◆ **Directions**
1. In the movie list, reproduce the passage between "Like many of" and "power of love.", inclusive, substituting "bravery" for "courage".
2. Answer these questions using the movie list:
(a) How old is the heroine Chihiro?
(b) How many arms does Kamajii have?
(c) At what age did the writer finally see Fantasia?
3. Name every Spirited Away character that the movie list mentions by name.

◆ **Selected text**
_ _ _

Even if I can't quite figure out why the Vikings have Scottish accents, I still love these movies.

4. Spirited Away

Spirited Away is one of the most wonderfully inventive movies ever made, with Miyazaki's imagination running wild in one of the best movies of the 2000's. As usual, there's the young female lead, 10-year-old heroine Chihiro, who falls into a magical world and ends up in a fantasy of mind boggling invention. After Chihiro's parents turn into pigs, Chihiro meets the mysterious Haku, who puts her on the run from the villainous Yubaba, then sends her to the four armed Kamajii, boiler master for Yubaba's bath house of the gods. Chihiro ends up working for the bath house, serving the various spirits who come to relax and wash there. And I think that only covers about the first 20 minutes or so of this 2 hour animation joyride.

Like many of Miyazaki's movies, Spirited Away is about the coming of age of the central female character. Chihiro begins the movie as meek and almost cowardly, she doesn't even want to accompany her parents into the dark tunnel leading to the amusement park that acts as the gateway to the bathhouse. But by the end, she is fighting to save the lives of her friends and defeat Yubaba's powerful spells and her hold on the citizens of this strange place. She begins on her journey from childhood into being a young woman, learning courage and purpose and the power of love.

3. Fantasia

A movie that I always wanted to see as a kid but was told I wouldn't like it, it was just animation with classical music and not a standard Disney story or anything. I thought that sounded great but I still wasn't able to see it until a few years ago, at the age of 32. It was even better than I could've imagined. It's like the best ballet you could ever dream up. The animation tied to the music so much that they become of a single piece. I could actually do without the introductions by the music conductor. Each section needs some sort of break between them, but I would've been fine with a fade to black, moment of blank screen, and fade up into a new section. Regardless, the movie is gorgeous to look at and, like The Wizard of Oz, a transportational viewing experience. Except the places we're taken in Fantasia are even more fantastical and amazing than Oz.

_ _ _

(Collected data)

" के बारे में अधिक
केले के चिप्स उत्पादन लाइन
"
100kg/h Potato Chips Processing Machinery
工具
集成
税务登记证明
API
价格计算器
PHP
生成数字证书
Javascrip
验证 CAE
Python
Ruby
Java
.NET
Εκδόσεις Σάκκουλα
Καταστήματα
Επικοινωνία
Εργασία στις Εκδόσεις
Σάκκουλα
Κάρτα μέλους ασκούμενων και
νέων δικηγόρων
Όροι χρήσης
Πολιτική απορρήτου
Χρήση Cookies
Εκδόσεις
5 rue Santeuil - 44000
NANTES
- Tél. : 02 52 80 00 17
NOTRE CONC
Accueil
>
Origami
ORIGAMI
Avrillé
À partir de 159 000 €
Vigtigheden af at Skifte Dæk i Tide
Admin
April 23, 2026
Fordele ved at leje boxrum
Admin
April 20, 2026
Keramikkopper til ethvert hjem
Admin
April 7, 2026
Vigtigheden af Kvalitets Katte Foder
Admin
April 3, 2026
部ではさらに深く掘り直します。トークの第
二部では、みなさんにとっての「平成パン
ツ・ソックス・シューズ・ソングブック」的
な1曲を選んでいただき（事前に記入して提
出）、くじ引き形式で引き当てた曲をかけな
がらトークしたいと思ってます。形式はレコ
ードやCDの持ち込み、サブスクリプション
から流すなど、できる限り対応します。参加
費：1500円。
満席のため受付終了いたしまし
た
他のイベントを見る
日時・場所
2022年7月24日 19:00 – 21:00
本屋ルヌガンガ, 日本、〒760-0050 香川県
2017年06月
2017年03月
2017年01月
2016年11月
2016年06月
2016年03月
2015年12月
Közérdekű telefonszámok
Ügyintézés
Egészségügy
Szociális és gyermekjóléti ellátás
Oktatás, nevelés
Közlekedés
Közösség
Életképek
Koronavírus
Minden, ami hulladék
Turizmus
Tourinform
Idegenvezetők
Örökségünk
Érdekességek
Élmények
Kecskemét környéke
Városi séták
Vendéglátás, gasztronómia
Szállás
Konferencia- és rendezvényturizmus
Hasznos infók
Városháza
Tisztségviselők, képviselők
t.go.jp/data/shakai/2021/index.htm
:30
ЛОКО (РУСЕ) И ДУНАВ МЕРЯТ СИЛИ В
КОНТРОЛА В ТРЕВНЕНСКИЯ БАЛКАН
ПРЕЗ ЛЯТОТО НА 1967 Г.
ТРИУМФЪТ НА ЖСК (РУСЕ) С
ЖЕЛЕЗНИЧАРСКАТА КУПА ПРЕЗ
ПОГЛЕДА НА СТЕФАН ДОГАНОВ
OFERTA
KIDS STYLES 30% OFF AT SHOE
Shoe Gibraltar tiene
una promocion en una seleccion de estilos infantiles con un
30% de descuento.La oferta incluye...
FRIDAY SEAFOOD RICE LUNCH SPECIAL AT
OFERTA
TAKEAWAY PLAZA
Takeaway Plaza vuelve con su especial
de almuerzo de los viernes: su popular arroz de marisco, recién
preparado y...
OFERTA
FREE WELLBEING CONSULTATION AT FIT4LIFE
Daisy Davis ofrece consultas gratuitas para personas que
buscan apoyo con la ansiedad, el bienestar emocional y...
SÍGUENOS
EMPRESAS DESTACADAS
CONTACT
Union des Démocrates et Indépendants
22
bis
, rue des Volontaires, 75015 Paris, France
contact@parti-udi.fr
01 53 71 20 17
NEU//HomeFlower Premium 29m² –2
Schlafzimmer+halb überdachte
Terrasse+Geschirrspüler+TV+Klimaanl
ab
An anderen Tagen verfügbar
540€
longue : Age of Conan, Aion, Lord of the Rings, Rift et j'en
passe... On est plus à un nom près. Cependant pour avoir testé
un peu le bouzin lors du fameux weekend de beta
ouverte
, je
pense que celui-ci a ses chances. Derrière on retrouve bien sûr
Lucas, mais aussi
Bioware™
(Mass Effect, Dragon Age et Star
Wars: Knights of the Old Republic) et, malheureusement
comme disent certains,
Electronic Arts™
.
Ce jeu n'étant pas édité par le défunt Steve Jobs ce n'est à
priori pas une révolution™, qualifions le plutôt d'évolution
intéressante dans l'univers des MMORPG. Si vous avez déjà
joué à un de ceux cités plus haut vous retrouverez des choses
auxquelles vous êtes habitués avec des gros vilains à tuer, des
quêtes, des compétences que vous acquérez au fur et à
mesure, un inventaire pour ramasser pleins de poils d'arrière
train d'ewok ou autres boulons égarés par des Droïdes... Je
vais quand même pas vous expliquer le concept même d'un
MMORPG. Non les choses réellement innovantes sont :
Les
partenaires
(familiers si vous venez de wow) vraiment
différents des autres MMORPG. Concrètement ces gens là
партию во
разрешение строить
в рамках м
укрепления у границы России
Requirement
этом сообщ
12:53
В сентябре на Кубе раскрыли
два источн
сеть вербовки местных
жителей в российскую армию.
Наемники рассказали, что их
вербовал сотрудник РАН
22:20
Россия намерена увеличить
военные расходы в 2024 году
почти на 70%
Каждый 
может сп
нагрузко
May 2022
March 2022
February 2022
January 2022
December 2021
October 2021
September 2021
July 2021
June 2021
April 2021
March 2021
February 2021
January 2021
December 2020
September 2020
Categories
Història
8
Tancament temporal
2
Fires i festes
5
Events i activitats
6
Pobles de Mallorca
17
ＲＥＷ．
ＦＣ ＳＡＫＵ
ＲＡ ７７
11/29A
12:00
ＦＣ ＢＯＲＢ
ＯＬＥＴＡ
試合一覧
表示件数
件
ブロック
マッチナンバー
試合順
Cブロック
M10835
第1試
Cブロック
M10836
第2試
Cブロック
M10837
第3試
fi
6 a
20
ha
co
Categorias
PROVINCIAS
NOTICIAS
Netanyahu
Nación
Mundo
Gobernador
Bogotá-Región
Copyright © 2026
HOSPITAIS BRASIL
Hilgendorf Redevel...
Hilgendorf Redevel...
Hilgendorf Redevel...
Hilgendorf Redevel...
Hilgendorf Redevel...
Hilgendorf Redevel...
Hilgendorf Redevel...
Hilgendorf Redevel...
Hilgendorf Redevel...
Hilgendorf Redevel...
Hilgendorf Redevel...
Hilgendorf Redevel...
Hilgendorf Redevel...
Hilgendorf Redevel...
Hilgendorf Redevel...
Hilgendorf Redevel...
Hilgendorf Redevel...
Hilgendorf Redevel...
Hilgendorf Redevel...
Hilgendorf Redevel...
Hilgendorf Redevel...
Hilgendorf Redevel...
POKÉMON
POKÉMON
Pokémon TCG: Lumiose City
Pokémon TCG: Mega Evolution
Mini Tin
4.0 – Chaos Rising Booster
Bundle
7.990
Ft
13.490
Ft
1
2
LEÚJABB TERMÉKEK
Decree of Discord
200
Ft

_ _ _

◆ **Answers by item**
1.
Like many of Miyazaki's movies, Spirited Away is about the coming of age of the central female character. Chihiro begins the movie as meek and almost cowardly, she doesn't even want to accompany her parents into the dark tunnel leading to the amusement park that acts as the gateway to the bathhouse. But by the end, she is fighting to save the lives of her friends and defeat Yubaba's powerful spells and her hold on the citizens of this strange place. She begins on her journey from childhood into being a young woman, learning bravery and purpose and the power of love.

2.
(a) 10 years old
(b) Four
(c) 32

3. Chihiro, Haku, Yubaba, Kamajii